Ужин подали с особой церемонностью, к которой мы уже привыкли; вино принесли и разлили так, словно то был нектар богов, и хозяйка вместе с прислугой обхаживала нас, пока мы не попробовали сильно приправленную пряностями еду и не заявили, что она просто восхитительна.
Тот вечер обещал быть одним из многих счастливых вечеров, если бы в комнату не вошли мужчина и женщина — судя по наружности, англичане.
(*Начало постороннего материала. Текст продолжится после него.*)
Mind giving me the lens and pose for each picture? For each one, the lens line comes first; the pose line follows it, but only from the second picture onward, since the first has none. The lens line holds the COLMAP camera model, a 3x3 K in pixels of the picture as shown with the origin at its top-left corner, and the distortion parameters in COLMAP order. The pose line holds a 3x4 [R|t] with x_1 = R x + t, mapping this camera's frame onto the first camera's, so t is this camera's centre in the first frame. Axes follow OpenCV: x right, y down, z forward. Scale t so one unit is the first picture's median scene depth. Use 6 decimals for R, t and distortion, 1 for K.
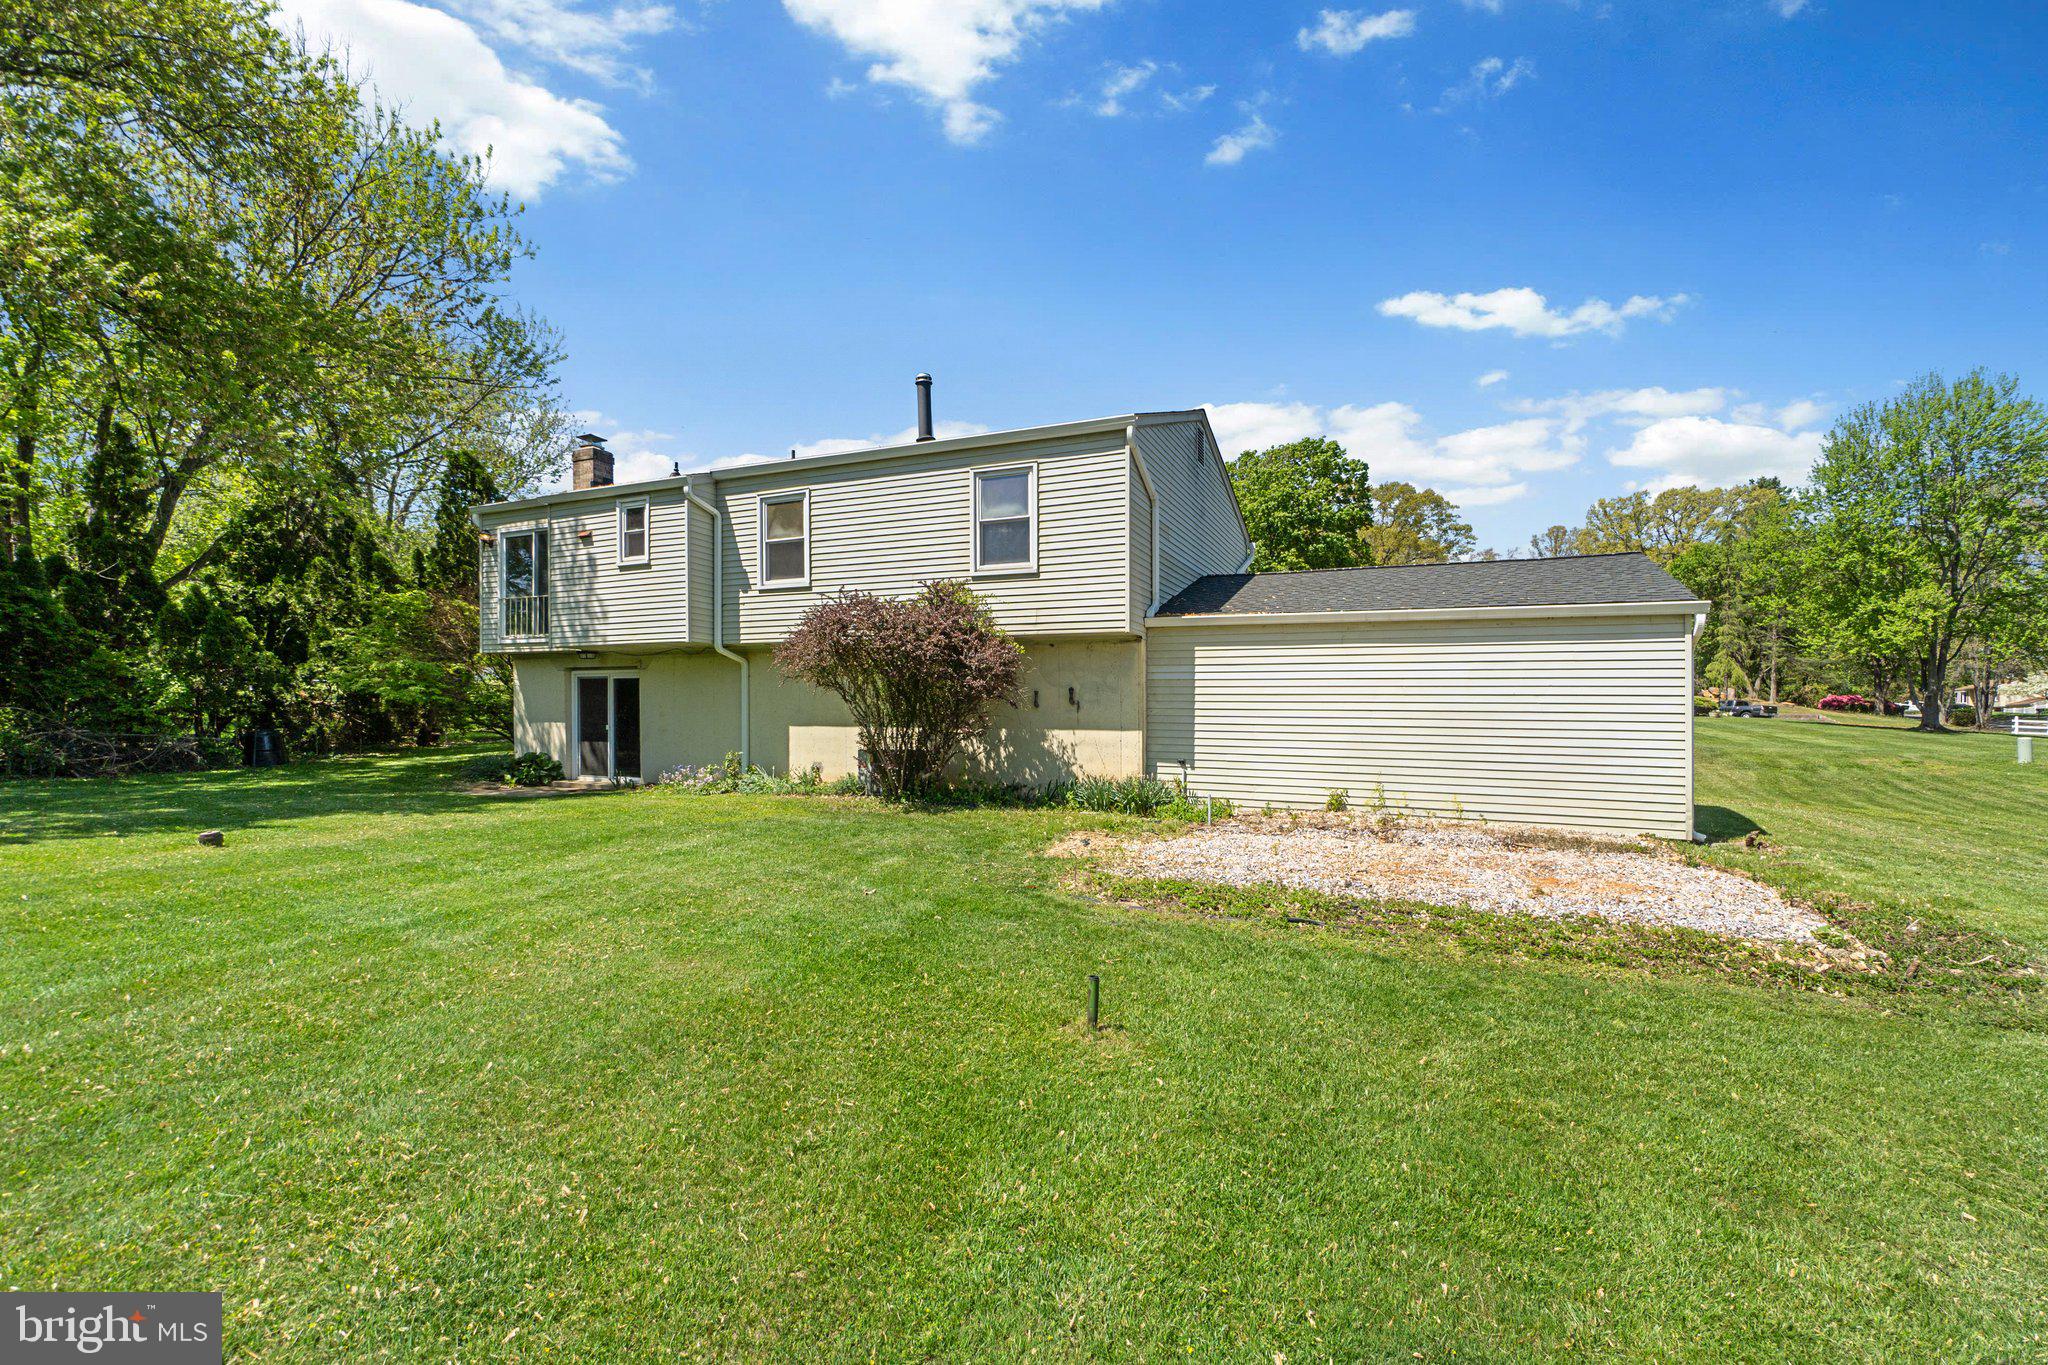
lens RADIAL K [[886.1, 0, 1024.0], [0, 886.1, 682.5], [0, 0, 1]] dist [0.000090, -0.000088]
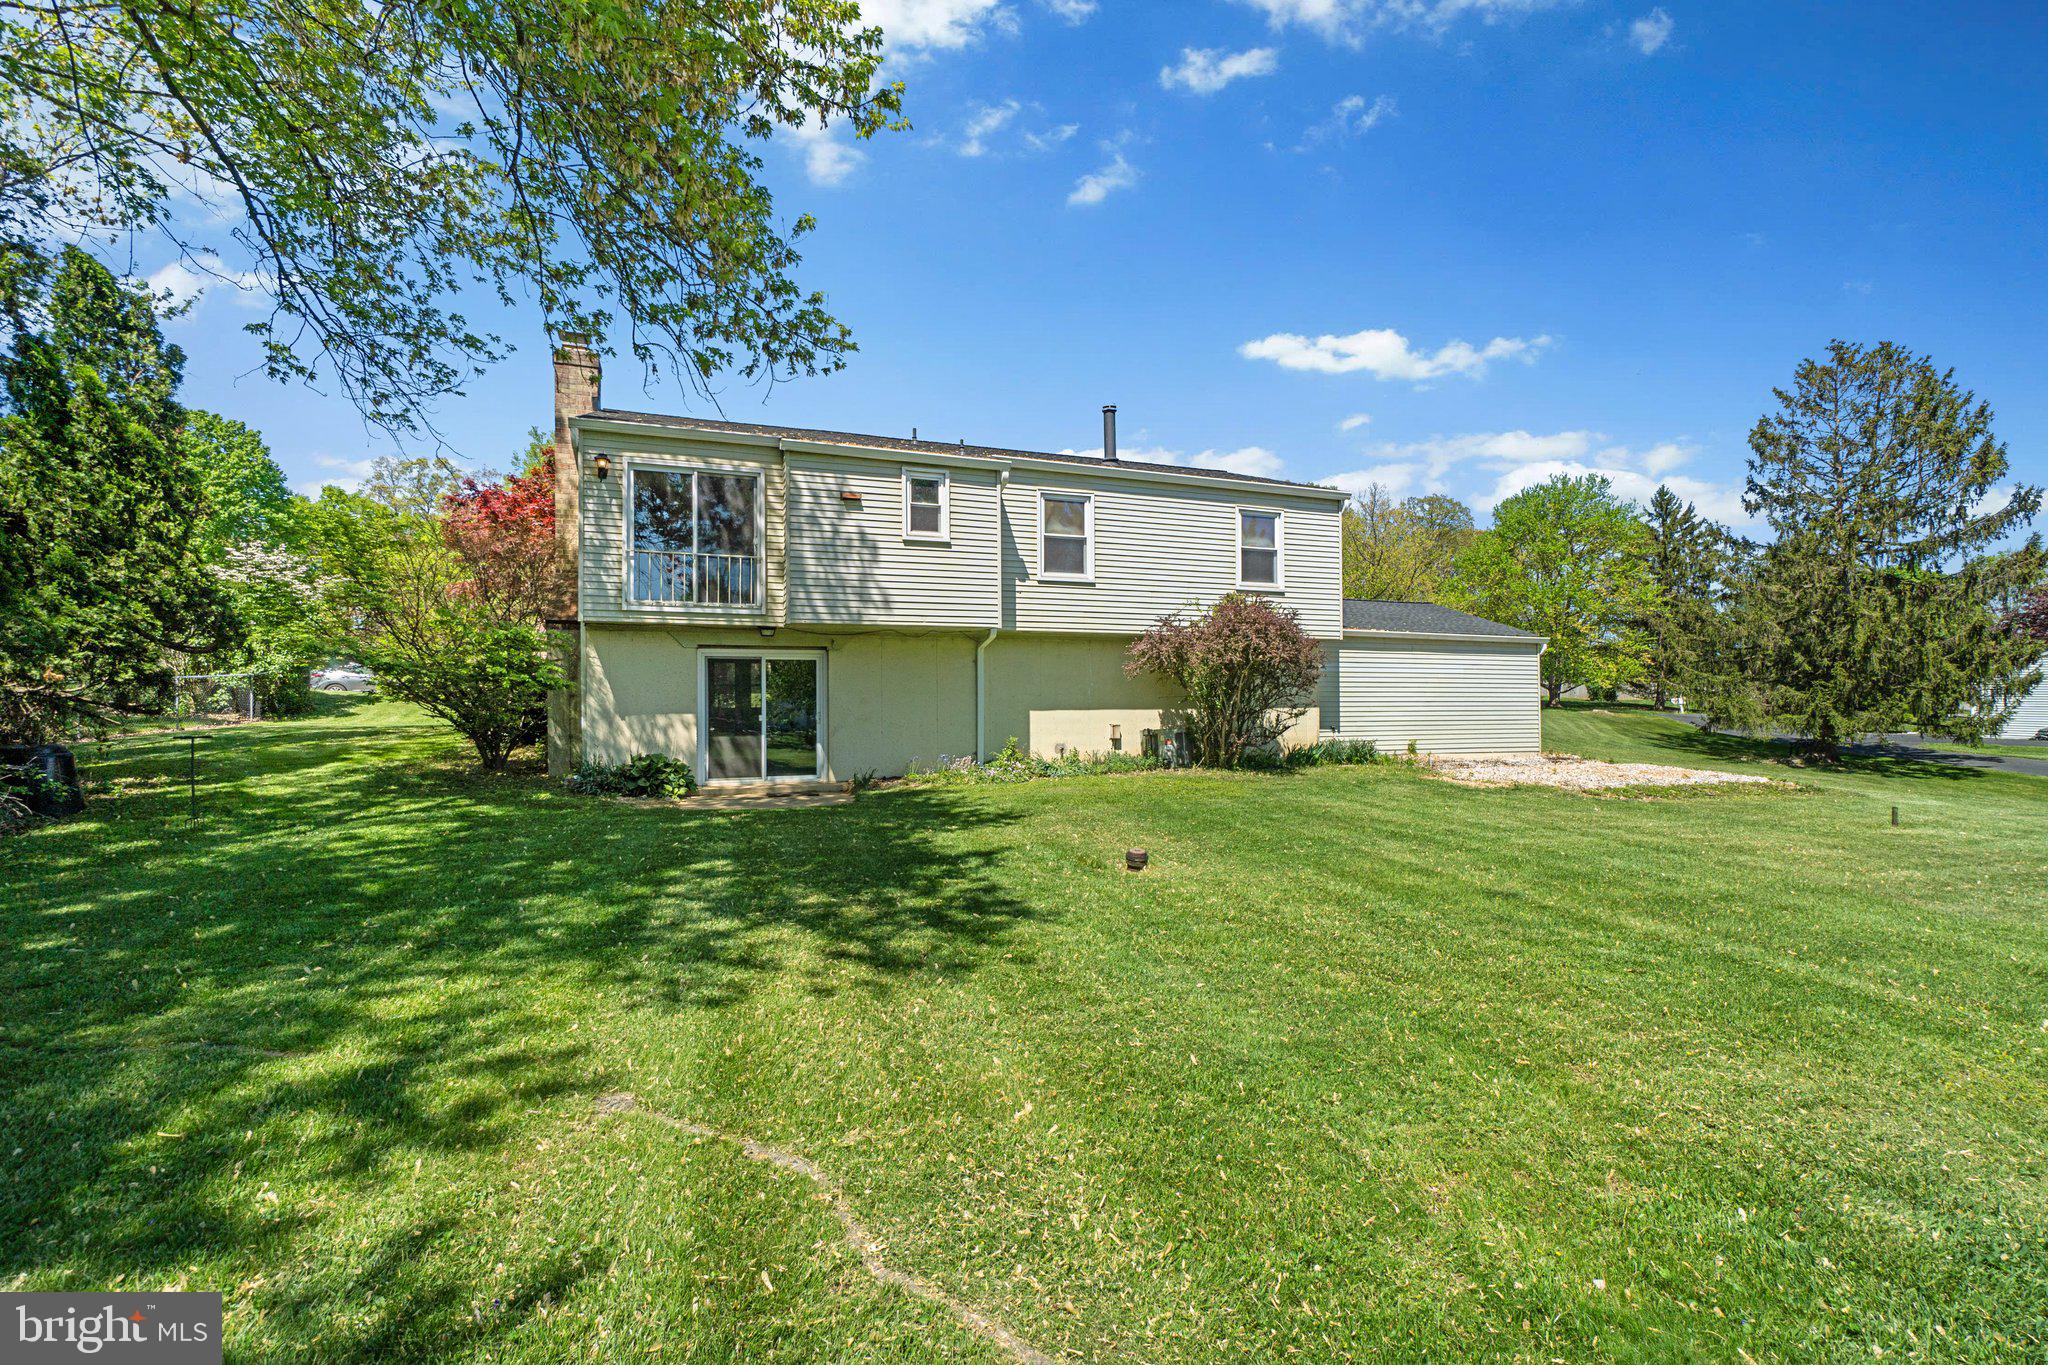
lens RADIAL K [[886.1, 0, 1024.0], [0, 886.1, 682.5], [0, 0, 1]] dist [0.000090, -0.000088]
pose [[0.708177, 0.002517, 0.706030, -1.043061], [-0.014939, 0.999823, 0.011420, 0.003873], [-0.705877, -0.018635, 0.708090, 0.269855]]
Я заметила, что Бевил удивленно посмотрел на них; дама, бросив на него ответный взгляд, на мгновение остановилась — тоже удивленная и взволнованная.
Они подошли к нашему столику, и я отметила, что у нее блестящие волосы медного цвета и раскосые серые глаза. На губах дамы играла улыбка, ее тело было пышным, но, несмотря на это, она двигалась с грацией дикого зверя, что становилось еще заметнее оттого, что ее спутник неуклюже переваливался рядом с ней. Бевил вскочил.